Through its extensive connections with the education sector and professional bodies in various industries, HKIHRM will capitalise on the index to embark on training programmes in life and career planning for secondary school students and the younger generations. It will also seek policy and funding support from relevant government agencies for these training initiatives.
Update legislation to meet new employment modes
Noting the burgeoning number of young self-employed persons, especially “slashers”, under the fast expanding “gig economy” in Hong Kong, Luk reckoned that the existing employment legislation may not be able to take care of the peculiar needs of these young self-employed persons.
“In our submission, the Government was asked to review and modernise the relevant labour laws to make them befitting today’s and tomorrow’s new employment modes, and to ensure self-employed persons are accorded proper employment and retirement protection,” Luk stressed. He suggested a thorough study be undertaken by the Government to examine the applicability and validity of the Employment Ordinance’s “418 Rule” for determining whether a person is employed under a continuous contract.

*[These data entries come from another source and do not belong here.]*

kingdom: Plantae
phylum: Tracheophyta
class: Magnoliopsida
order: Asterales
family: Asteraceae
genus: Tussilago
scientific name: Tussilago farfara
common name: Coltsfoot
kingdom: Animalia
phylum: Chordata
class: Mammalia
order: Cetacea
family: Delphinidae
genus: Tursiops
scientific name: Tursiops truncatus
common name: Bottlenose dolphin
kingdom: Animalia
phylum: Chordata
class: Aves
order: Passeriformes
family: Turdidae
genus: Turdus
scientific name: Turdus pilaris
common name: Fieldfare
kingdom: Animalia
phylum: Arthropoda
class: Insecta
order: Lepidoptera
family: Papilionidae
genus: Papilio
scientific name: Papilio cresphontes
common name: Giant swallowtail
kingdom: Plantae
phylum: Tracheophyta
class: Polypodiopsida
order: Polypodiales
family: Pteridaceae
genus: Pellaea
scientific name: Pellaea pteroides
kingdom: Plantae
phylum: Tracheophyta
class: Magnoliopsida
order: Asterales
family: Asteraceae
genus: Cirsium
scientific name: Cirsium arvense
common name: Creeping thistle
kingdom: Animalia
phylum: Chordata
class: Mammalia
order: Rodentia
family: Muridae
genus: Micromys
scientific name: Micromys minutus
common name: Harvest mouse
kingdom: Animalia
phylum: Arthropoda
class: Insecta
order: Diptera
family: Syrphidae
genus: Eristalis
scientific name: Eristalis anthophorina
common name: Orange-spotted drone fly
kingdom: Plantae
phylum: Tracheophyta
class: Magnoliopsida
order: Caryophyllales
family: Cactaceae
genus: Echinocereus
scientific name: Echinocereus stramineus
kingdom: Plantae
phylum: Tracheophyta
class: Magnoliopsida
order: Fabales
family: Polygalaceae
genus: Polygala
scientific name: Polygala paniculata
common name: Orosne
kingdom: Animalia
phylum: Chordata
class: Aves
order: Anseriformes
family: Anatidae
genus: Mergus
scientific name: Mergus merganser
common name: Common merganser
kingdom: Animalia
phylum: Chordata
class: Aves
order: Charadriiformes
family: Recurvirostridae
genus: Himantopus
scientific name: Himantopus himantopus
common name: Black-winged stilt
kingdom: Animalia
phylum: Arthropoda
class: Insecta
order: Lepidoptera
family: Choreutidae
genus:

Training in new MPF requirements
In view of the ongoing major reform to the regime governing MPF Schemes, HKIHRM will offer training to get HR practitioners geared up for new requirements relating to the abolition of the offsetting arrangement and execution of the proposed Designated Savings Accounts along with the Government’s 25-year subsidy scheme.
“We hope to extend the reach of our training activities to as many HR practitioners in the business community as possible. Where necessary, the Institute will approach the relevant authorities to solicit their support,” Hung noted. Besides, during the time leading to implementation of the eMPF Platform, HKIHRM will collaborate with the authorities to disseminate useful and up-to-date information about the new MPF regime for members and interested parties.
Underscoring the importance of preserving Hong Kong’s human capital to sustain prosperity, HKIHRM’s submission offered a myriad of suggestions from the HR perspective that aimed to facilitate talent acquisition and retention, as well as youth and manpower development, for the benefit of whole society.
Hung reiterated that Hong Kong faces many acute human capital issues. “The Government must act fast to halt manpower outflow and bolster support for the business community in nurturing and competing for the talents of whom Hong Kong is in dire need to drive economic growth and social development,” he concluded.